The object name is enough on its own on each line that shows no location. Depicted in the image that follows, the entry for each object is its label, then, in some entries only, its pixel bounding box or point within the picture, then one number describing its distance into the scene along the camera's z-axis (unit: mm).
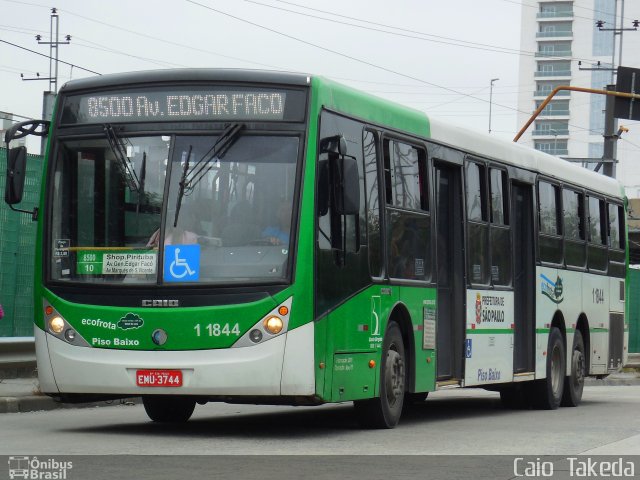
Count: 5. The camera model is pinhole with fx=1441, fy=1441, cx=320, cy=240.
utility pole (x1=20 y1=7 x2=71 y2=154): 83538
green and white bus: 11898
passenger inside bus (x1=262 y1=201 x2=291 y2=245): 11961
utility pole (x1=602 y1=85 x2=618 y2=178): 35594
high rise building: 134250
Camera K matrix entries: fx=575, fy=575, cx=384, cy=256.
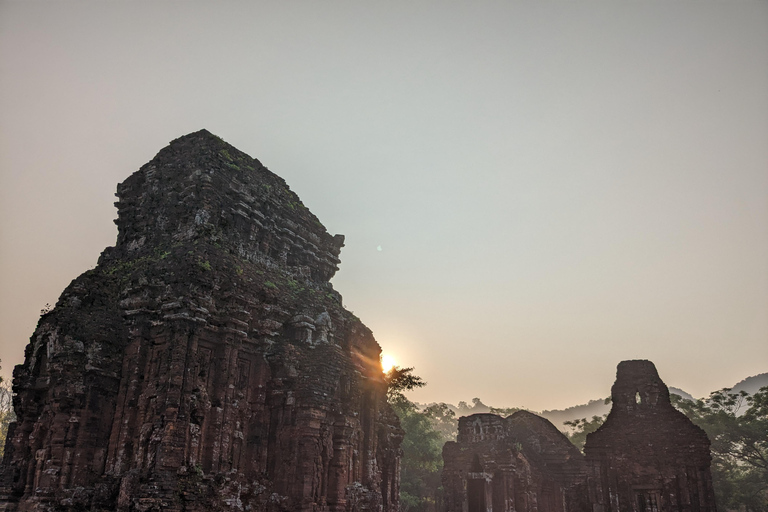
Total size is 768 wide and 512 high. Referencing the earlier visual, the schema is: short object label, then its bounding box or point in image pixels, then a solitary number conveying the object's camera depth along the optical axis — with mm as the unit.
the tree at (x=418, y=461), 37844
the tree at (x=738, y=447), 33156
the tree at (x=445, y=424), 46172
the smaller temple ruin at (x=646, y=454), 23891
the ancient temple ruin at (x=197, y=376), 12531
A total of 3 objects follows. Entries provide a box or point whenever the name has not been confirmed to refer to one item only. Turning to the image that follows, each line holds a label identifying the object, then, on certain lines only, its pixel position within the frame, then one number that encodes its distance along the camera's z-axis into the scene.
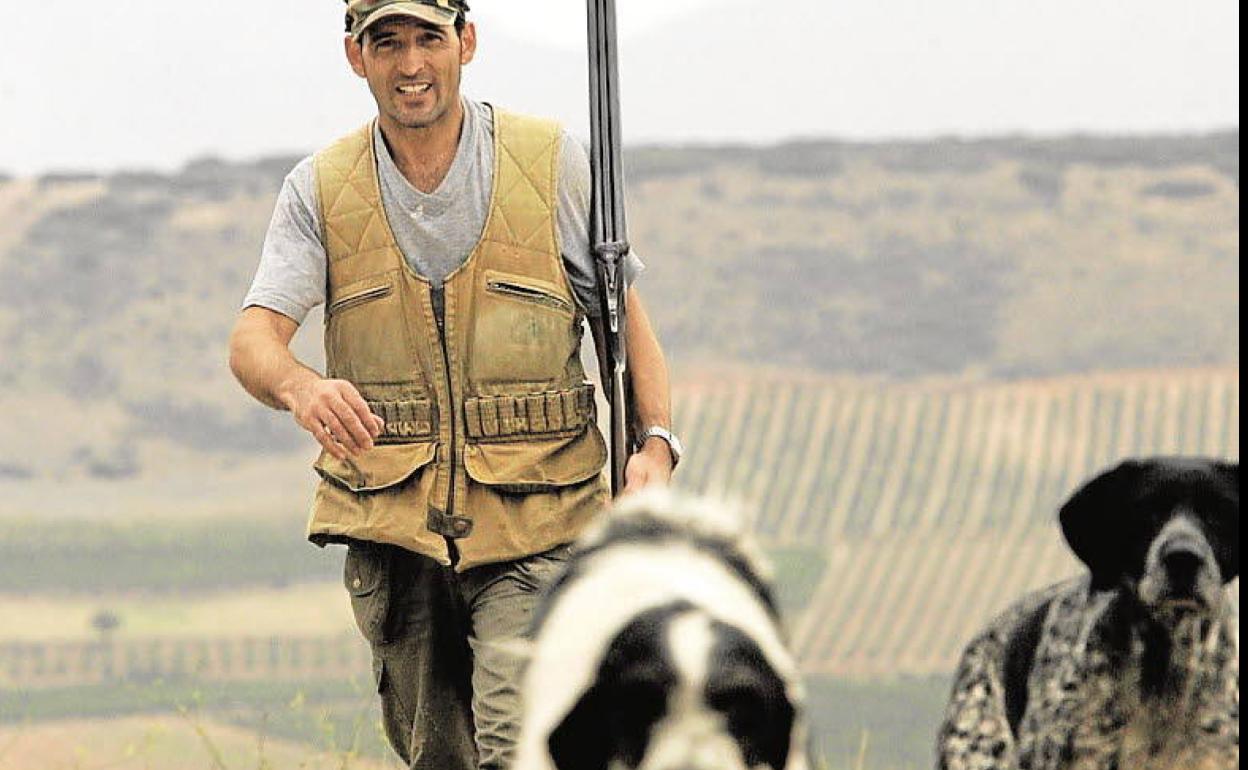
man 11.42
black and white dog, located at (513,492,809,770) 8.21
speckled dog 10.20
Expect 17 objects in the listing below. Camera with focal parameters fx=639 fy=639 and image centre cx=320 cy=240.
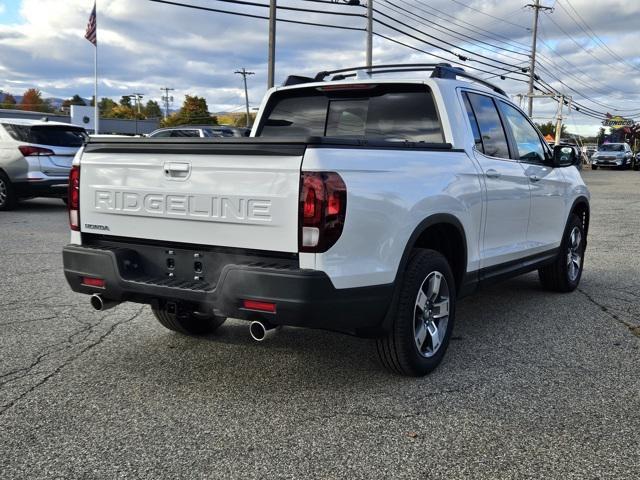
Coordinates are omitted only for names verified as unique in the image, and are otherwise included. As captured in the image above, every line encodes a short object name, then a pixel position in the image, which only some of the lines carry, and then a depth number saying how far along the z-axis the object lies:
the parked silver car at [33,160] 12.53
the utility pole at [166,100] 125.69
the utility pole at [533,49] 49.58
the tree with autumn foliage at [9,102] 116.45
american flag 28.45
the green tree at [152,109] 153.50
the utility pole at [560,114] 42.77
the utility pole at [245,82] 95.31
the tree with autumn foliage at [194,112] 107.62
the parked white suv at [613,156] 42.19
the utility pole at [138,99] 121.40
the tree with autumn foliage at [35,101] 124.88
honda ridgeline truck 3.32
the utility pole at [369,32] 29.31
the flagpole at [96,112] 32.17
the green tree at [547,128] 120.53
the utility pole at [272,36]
■ ■ ■ ■
**Task description**. Output exactly the lines from the one containing "Expect 17 objects" through the last line of the records above, both included, leaving out any pictures.

**Task result**.
Expect 17 objects in the listing below. Camera with focal parameters fx=639 fy=639 and image centre cx=320 cy=240.
Coordinates are omitted only for names verified as unique in the image, and are otherwise included. As captured in the image above, every line encodes a short object name, then a pixel position in the image, which only some of the lines carry, and then a depth number saying how far along the z-axis the object lies:
the parked silver car at [33,160] 12.53
the utility pole at [166,100] 125.69
the utility pole at [533,49] 49.58
the tree with autumn foliage at [9,102] 116.45
american flag 28.45
the green tree at [152,109] 153.50
the utility pole at [560,114] 42.77
the utility pole at [245,82] 95.31
the tree with autumn foliage at [194,112] 107.62
the parked white suv at [613,156] 42.19
the utility pole at [138,99] 121.40
the tree with autumn foliage at [35,101] 124.88
honda ridgeline truck 3.32
the utility pole at [369,32] 29.31
the flagpole at [96,112] 32.17
the green tree at [547,128] 120.53
the utility pole at [272,36]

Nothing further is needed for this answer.